▶ _Fragmento_
▬▬▬▬▬▬▬▬▬▬

08 marzo, 2012

De ti sólo quiero, lo que te quiero.


A veces me pregunto si te aquejan dudas sobre mi cordura, si esta emoción que se me escapa de las manos, que se filtra en la horas del día y del sueño, te resultará extraña, como extraña resulta la alienación o la extravagancia.
Ni yo mismo encuentro, explicación para esta desazón mía, para la dulce alegría de pensarte, para el descaro de irrumpir en tu vida con mis ensoñaciones que son en realidad deseos de pequeños milagros que sólo contigo quisiera compartir.
Si supieras con que avidez te veo, si supieras como el saberte cercana conforma en mí una trama de ánimo que me ayuda a sobrellevar la rutina de los días, si supieras la decepción que siento, cuando en mi otro mundo te busco y no te encuentro, pensarías, sin duda, que mi biografía ha sido dura castigándome con tamaño desequilibrio mental.
Porque para gozar de esta inquietud exquisita que me inspiras hay que
traspasar un límite y dejarse llevar.
Es como aprender a nadar.
Yo sin querer, por la fuerza del cariño que te tengo, he saltado a esa otra dimensión dónde viajo en tren a tu lado, contemplo la luna sobre tu cabeza, bailo encima de un piano, corro entre altas espigas verdes de tu mano, hablo en francés, y te escucho saboreando una taza de café sobre una alfombra persa.
Y me siento bien, nada perturba mi deleite, y me perdono las cosas y perdono al mundo, y creo en este Dios tan lejano, y te pienso, y mi corazón me dice que ya no quiero nada, porque te tengo.
De ti sólo quiero, lo que te quiero.

▬▬▬▬▬▬▬▬▬▬

▶ _Entradas de datos_
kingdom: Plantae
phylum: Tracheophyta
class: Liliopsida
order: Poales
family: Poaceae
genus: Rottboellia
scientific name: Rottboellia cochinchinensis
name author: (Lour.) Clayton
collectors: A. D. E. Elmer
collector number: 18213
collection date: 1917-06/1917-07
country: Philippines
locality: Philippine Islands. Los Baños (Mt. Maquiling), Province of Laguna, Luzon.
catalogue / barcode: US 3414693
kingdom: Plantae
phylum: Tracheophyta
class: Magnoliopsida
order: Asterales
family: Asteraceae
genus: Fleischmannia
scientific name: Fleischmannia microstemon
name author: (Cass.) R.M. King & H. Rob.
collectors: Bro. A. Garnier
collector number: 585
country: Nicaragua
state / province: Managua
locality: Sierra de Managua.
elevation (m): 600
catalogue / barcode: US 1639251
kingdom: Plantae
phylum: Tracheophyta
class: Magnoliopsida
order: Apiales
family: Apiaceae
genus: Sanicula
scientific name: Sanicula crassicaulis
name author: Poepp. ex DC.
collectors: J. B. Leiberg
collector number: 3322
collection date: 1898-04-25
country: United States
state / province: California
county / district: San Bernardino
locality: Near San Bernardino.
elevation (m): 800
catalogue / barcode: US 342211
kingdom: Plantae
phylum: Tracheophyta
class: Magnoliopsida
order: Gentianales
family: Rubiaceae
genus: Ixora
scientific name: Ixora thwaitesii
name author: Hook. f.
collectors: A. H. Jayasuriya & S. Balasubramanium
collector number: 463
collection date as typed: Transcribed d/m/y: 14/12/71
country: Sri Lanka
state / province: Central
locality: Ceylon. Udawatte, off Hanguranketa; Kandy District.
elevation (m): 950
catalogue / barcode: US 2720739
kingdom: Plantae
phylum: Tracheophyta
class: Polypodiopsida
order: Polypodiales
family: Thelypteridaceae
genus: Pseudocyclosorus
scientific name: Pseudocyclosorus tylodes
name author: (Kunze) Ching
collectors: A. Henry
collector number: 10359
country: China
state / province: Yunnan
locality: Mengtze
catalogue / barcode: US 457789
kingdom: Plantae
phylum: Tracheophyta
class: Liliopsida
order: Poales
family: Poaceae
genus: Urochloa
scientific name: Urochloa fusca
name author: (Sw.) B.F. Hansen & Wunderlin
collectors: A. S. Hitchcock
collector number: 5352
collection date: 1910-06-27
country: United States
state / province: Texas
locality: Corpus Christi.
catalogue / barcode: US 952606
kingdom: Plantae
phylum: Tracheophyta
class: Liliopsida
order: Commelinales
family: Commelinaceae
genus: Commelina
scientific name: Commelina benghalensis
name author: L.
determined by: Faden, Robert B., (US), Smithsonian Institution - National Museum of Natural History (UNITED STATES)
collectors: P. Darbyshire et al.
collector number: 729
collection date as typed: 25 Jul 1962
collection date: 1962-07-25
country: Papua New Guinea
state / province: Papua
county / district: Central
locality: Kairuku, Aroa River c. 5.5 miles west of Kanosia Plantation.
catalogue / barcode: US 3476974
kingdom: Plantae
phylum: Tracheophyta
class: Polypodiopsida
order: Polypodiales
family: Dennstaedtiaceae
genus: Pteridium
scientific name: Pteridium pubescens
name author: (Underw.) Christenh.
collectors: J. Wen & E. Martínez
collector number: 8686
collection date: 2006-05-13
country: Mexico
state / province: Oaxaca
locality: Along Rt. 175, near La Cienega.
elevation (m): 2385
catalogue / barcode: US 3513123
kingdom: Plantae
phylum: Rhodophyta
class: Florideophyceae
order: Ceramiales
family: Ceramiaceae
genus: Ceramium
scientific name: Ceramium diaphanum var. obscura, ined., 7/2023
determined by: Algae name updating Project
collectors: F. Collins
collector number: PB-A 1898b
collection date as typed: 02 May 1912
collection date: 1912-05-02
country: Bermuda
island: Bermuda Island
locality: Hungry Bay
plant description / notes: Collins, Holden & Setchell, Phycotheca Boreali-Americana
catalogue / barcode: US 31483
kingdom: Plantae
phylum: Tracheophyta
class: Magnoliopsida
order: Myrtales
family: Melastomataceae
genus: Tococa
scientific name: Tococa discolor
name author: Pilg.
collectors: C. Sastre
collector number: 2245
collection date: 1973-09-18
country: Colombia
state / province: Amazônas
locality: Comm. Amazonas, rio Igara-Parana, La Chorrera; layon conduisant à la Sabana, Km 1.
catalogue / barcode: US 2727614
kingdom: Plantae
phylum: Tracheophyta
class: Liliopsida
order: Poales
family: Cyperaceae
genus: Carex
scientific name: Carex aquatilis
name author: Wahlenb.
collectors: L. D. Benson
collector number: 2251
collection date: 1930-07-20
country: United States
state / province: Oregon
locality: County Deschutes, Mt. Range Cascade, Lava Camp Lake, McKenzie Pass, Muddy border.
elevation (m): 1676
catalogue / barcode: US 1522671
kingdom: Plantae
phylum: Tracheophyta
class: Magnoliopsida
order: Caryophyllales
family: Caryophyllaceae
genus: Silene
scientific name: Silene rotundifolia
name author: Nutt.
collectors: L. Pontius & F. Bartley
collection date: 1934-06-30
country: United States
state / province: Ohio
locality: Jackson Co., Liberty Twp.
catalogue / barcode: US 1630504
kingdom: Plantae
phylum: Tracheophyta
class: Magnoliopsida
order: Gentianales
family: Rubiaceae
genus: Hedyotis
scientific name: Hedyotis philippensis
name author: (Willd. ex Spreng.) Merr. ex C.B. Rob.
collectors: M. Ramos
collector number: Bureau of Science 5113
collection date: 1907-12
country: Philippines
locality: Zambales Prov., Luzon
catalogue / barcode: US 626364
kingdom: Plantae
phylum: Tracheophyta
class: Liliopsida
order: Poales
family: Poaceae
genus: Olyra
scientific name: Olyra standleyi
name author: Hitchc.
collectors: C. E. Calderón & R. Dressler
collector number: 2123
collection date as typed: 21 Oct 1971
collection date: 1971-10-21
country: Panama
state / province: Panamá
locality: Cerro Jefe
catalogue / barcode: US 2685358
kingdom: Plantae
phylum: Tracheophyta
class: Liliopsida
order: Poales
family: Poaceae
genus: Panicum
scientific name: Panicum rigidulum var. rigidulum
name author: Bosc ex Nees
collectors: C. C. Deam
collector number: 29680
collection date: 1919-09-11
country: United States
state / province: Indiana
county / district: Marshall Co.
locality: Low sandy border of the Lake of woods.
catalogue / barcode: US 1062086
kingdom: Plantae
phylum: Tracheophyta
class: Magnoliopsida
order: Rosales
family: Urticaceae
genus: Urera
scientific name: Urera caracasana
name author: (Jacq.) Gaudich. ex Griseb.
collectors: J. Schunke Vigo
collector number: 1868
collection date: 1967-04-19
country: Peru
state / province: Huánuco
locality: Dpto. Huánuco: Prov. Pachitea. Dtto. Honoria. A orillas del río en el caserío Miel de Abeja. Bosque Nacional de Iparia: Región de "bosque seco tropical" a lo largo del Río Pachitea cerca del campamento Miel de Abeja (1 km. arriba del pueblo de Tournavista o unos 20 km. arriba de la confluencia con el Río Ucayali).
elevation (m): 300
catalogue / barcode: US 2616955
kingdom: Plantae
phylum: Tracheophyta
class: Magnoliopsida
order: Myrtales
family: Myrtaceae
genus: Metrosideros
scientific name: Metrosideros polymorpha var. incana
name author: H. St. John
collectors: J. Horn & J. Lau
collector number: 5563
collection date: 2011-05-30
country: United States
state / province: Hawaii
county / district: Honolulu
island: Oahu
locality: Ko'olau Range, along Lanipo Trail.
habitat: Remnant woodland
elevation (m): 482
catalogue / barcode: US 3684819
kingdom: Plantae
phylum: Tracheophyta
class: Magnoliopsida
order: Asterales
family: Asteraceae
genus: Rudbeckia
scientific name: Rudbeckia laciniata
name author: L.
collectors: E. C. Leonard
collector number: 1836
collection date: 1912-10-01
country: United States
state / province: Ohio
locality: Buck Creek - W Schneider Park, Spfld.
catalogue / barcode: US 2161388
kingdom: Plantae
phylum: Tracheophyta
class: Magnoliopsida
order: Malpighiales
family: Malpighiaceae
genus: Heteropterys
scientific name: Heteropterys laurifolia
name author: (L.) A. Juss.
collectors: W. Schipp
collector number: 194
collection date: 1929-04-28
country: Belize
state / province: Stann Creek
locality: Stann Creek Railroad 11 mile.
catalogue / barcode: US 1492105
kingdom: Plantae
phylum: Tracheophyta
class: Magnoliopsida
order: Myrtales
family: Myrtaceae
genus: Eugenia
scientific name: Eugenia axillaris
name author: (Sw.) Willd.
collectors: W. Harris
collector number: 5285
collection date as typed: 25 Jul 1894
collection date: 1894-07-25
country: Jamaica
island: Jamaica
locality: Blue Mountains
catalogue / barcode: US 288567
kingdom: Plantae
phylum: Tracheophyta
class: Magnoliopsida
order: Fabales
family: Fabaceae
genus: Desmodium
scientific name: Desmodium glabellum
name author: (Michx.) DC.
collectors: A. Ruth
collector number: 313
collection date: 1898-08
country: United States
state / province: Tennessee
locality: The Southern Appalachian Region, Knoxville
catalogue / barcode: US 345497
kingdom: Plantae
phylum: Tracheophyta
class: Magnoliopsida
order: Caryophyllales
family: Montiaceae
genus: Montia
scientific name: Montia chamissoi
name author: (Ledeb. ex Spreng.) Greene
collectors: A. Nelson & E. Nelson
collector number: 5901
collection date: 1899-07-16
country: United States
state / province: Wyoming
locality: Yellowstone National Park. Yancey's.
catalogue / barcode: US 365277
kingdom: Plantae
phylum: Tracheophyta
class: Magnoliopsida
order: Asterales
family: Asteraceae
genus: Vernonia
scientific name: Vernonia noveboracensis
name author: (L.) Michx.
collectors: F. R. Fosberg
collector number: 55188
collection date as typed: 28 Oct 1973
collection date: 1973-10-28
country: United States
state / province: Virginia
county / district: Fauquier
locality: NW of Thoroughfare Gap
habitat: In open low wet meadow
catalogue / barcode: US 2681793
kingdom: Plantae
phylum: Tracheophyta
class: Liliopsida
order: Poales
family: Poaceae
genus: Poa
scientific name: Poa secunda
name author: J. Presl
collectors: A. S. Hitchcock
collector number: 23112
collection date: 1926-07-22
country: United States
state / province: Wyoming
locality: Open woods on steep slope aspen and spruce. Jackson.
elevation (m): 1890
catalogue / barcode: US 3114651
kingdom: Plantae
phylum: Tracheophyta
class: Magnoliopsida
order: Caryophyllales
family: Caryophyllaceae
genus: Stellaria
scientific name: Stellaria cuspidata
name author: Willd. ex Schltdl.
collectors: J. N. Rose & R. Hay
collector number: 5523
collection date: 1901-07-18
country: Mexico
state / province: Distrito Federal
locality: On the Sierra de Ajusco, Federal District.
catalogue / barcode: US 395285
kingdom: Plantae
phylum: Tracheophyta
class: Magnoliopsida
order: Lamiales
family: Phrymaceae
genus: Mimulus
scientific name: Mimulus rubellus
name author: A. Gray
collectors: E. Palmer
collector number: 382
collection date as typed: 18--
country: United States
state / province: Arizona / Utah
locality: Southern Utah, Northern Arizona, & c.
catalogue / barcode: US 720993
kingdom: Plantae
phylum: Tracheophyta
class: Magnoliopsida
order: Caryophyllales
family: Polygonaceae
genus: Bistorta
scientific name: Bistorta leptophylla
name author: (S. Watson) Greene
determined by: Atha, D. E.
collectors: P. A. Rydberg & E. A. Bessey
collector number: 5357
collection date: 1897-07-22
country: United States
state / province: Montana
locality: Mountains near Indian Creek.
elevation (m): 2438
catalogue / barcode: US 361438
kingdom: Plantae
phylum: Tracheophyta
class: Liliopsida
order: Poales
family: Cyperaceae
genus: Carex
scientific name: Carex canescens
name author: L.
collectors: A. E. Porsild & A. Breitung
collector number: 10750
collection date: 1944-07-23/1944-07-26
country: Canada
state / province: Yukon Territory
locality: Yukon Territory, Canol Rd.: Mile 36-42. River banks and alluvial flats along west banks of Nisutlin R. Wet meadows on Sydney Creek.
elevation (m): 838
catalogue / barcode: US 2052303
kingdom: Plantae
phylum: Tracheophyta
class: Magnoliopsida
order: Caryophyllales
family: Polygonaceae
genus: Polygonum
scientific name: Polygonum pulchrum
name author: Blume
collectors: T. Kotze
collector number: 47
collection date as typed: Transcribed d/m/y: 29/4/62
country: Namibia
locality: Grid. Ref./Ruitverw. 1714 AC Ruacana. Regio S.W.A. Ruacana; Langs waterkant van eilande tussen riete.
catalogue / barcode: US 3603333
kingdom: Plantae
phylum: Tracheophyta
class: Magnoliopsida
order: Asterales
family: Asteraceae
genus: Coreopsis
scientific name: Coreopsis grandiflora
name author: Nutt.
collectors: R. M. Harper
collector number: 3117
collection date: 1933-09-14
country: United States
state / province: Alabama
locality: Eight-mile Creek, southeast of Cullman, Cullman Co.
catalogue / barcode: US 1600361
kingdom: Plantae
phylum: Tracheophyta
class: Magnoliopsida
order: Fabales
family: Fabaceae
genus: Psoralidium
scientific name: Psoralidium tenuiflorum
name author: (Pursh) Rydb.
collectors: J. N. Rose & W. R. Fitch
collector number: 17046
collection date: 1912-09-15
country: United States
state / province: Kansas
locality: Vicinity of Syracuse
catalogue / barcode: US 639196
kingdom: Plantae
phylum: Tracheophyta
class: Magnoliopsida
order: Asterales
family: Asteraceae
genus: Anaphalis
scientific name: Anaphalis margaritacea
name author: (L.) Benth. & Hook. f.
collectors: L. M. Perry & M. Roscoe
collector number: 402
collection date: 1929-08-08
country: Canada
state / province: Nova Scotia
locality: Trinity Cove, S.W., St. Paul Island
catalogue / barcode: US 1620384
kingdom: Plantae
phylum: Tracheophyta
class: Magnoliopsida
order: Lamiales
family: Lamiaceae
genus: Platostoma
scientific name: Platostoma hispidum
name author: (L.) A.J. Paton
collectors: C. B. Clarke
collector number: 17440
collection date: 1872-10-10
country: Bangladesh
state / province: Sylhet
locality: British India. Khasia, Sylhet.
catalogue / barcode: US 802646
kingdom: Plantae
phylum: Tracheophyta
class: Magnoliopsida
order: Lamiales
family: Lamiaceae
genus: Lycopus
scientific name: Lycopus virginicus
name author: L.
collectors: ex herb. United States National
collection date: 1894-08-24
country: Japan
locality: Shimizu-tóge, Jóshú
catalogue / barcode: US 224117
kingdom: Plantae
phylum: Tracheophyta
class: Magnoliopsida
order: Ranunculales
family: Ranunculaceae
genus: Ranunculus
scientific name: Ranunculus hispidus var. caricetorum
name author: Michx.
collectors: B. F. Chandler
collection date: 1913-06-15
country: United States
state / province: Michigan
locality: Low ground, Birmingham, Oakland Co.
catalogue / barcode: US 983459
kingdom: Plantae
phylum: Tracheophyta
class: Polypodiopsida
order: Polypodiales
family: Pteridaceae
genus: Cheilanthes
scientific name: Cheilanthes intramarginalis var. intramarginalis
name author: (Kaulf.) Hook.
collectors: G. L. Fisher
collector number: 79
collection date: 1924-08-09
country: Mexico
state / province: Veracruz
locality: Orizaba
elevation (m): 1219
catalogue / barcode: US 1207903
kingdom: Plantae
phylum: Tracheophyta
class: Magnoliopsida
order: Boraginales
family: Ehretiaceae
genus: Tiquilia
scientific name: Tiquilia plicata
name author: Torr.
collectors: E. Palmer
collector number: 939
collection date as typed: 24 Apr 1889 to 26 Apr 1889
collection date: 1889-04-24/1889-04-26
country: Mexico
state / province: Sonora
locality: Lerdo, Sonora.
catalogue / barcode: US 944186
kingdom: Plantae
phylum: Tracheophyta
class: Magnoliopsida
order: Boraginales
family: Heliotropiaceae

▬▬▬▬▬▬▬▬▬▬

▶ _Sobre el ejercicio_
Según el fragmento, ¿qué se saborea sobre una alfombra persa? Responde, por favor, en pocas palabras.

▶ _Respuesta del ejercicio_
Una taza de café.